> _TASK TO COMPLETE_: Return the records verbatim.

*** Opening AVAILABLE DATA ***

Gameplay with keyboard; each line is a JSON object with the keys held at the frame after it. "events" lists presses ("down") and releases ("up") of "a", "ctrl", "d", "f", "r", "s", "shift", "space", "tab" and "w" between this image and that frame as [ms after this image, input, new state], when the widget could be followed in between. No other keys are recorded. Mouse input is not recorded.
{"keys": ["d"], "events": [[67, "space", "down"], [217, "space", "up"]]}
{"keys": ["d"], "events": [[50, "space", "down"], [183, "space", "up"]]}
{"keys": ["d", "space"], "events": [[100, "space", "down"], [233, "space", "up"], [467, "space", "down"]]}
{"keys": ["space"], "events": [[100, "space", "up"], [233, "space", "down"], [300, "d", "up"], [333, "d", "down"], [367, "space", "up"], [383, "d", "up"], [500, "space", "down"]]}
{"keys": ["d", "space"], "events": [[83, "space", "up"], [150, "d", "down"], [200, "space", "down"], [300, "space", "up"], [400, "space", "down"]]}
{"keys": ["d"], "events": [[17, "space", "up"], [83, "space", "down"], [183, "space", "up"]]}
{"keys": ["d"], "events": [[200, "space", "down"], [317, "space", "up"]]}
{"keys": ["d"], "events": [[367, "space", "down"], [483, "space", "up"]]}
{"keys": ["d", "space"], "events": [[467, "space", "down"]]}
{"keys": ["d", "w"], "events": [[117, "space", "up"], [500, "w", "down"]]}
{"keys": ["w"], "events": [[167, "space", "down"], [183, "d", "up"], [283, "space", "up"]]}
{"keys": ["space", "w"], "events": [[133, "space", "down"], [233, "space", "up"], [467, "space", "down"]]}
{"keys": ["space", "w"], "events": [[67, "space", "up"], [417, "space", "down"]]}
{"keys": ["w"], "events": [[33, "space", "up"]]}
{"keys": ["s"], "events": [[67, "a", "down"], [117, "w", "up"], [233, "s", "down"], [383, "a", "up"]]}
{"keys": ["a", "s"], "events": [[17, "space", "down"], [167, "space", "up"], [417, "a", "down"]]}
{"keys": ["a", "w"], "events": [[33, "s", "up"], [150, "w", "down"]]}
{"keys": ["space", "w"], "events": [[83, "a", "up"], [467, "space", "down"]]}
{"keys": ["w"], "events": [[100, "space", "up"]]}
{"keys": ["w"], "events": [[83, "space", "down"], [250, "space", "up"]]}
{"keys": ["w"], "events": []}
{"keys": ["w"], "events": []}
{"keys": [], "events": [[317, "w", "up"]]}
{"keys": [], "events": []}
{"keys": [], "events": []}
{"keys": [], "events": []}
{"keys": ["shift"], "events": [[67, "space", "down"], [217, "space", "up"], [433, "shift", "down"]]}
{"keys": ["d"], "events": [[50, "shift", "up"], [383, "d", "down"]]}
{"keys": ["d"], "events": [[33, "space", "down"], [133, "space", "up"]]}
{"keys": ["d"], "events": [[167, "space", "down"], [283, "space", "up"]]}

*** Closing AVAILABLE DATA ***

> _RESULT BELOW_:
Gameplay with keyboard; each line is a JSON object with the keys held at the frame after it. "events" lists presses ("down") and releases ("up") of "a", "ctrl", "d", "f", "r", "s", "shift", "space", "tab" and "w" between this image and that frame as [ms after this image, input, new state], when the widget could be followed in between. No other keys are recorded. Mouse input is not recorded.
{"keys": ["d"], "events": [[67, "space", "down"], [217, "space", "up"]]}
{"keys": ["d"], "events": [[50, "space", "down"], [183, "space", "up"]]}
{"keys": ["d", "space"], "events": [[100, "space", "down"], [233, "space", "up"], [467, "space", "down"]]}
{"keys": ["space"], "events": [[100, "space", "up"], [233, "space", "down"], [300, "d", "up"], [333, "d", "down"], [367, "space", "up"], [383, "d", "up"], [500, "space", "down"]]}
{"keys": ["d", "space"], "events": [[83, "space", "up"], [150, "d", "down"], [200, "space", "down"], [300, "space", "up"], [400, "space", "down"]]}
{"keys": ["d"], "events": [[17, "space", "up"], [83, "space", "down"], [183, "space", "up"]]}
{"keys": ["d"], "events": [[200, "space", "down"], [317, "space", "up"]]}
{"keys": ["d"], "events": [[367, "space", "down"], [483, "space", "up"]]}
{"keys": ["d", "space"], "events": [[467, "space", "down"]]}
{"keys": ["d", "w"], "events": [[117, "space", "up"], [500, "w", "down"]]}
{"keys": ["w"], "events": [[167, "space", "down"], [183, "d", "up"], [283, "space", "up"]]}
{"keys": ["space", "w"], "events": [[133, "space", "down"], [233, "space", "up"], [467, "space", "down"]]}
{"keys": ["space", "w"], "events": [[67, "space", "up"], [417, "space", "down"]]}
{"keys": ["w"], "events": [[33, "space", "up"]]}
{"keys": ["s"], "events": [[67, "a", "down"], [117, "w", "up"], [233, "s", "down"], [383, "a", "up"]]}
{"keys": ["a", "s"], "events": [[17, "space", "down"], [167, "space", "up"], [417, "a", "down"]]}
{"keys": ["a", "w"], "events": [[33, "s", "up"], [150, "w", "down"]]}
{"keys": ["space", "w"], "events": [[83, "a", "up"], [467, "space", "down"]]}
{"keys": ["w"], "events": [[100, "space", "up"]]}
{"keys": ["w"], "events": [[83, "space", "down"], [250, "space", "up"]]}
{"keys": ["w"], "events": []}
{"keys": ["w"], "events": []}
{"keys": [], "events": [[317, "w", "up"]]}
{"keys": [], "events": []}
{"keys": [], "events": []}
{"keys": [], "events": []}
{"keys": ["shift"], "events": [[67, "space", "down"], [217, "space", "up"], [433, "shift", "down"]]}
{"keys": ["d"], "events": [[50, "shift", "up"], [383, "d", "down"]]}
{"keys": ["d"], "events": [[33, "space", "down"], [133, "space", "up"]]}
{"keys": ["d"], "events": [[167, "space", "down"], [283, "space", "up"]]}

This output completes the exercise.